• **Work to complete**: Exactly as they appear, output all of the records. Skip any images.

• **Dataset**:
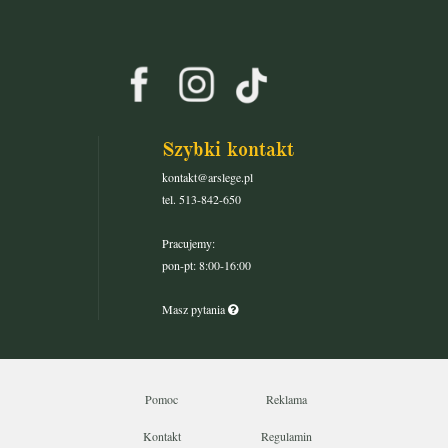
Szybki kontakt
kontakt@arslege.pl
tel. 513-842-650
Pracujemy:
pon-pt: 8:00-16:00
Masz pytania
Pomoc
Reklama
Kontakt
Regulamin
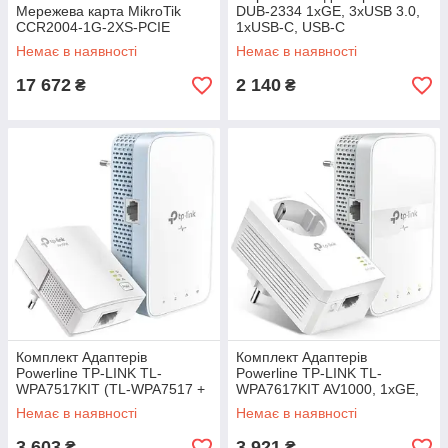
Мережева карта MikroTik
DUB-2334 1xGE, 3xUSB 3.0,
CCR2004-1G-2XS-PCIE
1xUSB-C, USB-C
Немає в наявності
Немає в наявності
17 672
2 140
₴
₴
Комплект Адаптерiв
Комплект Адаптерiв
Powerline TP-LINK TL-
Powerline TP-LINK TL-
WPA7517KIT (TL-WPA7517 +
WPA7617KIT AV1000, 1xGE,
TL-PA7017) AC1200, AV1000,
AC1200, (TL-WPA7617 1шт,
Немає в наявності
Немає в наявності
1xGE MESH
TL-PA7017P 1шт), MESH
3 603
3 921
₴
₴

• **Exercise answer**:
Szybki kontakt
kontakt@arslege.pl
tel. 513-842-650
Pracujemy:
pon-pt: 8:00-16:00
Masz pytania
Pomoc
Reklama
Kontakt
Regulamin
Мережева карта MikroTik
DUB-2334 1xGE, 3xUSB 3.0,
CCR2004-1G-2XS-PCIE
1xUSB-C, USB-C
Немає в наявності
Немає в наявності
17 672
2 140
₴
₴
Комплект Адаптерiв
Комплект Адаптерiв
Powerline TP-LINK TL-
Powerline TP-LINK TL-
WPA7517KIT (TL-WPA7517 +
WPA7617KIT AV1000, 1xGE,
TL-PA7017) AC1200, AV1000,
AC1200, (TL-WPA7617 1шт,
Немає в наявності
Немає в наявності
1xGE MESH
TL-PA7017P 1шт), MESH
3 603
3 921
₴
₴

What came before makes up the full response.